[Opening Records for this exercise section]

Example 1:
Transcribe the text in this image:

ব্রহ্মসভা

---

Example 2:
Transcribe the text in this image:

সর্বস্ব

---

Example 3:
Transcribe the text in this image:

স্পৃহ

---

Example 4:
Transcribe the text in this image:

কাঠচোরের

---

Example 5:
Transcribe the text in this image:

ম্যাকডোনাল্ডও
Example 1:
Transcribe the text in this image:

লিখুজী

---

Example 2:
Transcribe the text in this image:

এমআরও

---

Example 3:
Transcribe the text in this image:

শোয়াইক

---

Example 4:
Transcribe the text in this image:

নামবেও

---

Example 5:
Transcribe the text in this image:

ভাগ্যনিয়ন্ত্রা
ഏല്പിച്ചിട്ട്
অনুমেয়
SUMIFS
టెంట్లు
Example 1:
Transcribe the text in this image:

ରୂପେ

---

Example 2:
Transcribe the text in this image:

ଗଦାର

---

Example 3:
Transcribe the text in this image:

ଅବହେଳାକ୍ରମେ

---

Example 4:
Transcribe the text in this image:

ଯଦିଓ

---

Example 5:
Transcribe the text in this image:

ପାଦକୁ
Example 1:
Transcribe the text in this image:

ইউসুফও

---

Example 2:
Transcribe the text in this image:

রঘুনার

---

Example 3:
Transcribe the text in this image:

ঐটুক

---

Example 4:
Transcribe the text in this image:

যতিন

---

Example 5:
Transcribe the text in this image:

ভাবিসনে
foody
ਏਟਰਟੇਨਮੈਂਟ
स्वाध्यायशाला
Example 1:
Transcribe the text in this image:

[Closing Records for this exercise section]

Would you reproduce every record above exactly as it appears?

Example 1:
Transcribe the text in this image:

ব্রহ্মসভা

---

Example 2:
Transcribe the text in this image:

সর্বস্ব

---

Example 3:
Transcribe the text in this image:

স্পৃহ

---

Example 4:
Transcribe the text in this image:

কাঠচোরের

---

Example 5:
Transcribe the text in this image:

ম্যাকডোনাল্ডও
Example 1:
Transcribe the text in this image:

লিখুজী

---

Example 2:
Transcribe the text in this image:

এমআরও

---

Example 3:
Transcribe the text in this image:

শোয়াইক

---

Example 4:
Transcribe the text in this image:

নামবেও

---

Example 5:
Transcribe the text in this image:

ভাগ্যনিয়ন্ত্রা
ഏല്പിച്ചിട്ട്
অনুমেয়
SUMIFS
టెంట్లు
Example 1:
Transcribe the text in this image:

ରୂପେ

---

Example 2:
Transcribe the text in this image:

ଗଦାର

---

Example 3:
Transcribe the text in this image:

ଅବହେଳାକ୍ରମେ

---

Example 4:
Transcribe the text in this image:

ଯଦିଓ

---

Example 5:
Transcribe the text in this image:

ପାଦକୁ
Example 1:
Transcribe the text in this image:

ইউসুফও

---

Example 2:
Transcribe the text in this image:

রঘুনার

---

Example 3:
Transcribe the text in this image:

ঐটুক

---

Example 4:
Transcribe the text in this image:

যতিন

---

Example 5:
Transcribe the text in this image:

ভাবিসনে
foody
ਏਟਰਟੇਨਮੈਂਟ
स्वाध्यायशाला
Example 1:
Transcribe the text in this image:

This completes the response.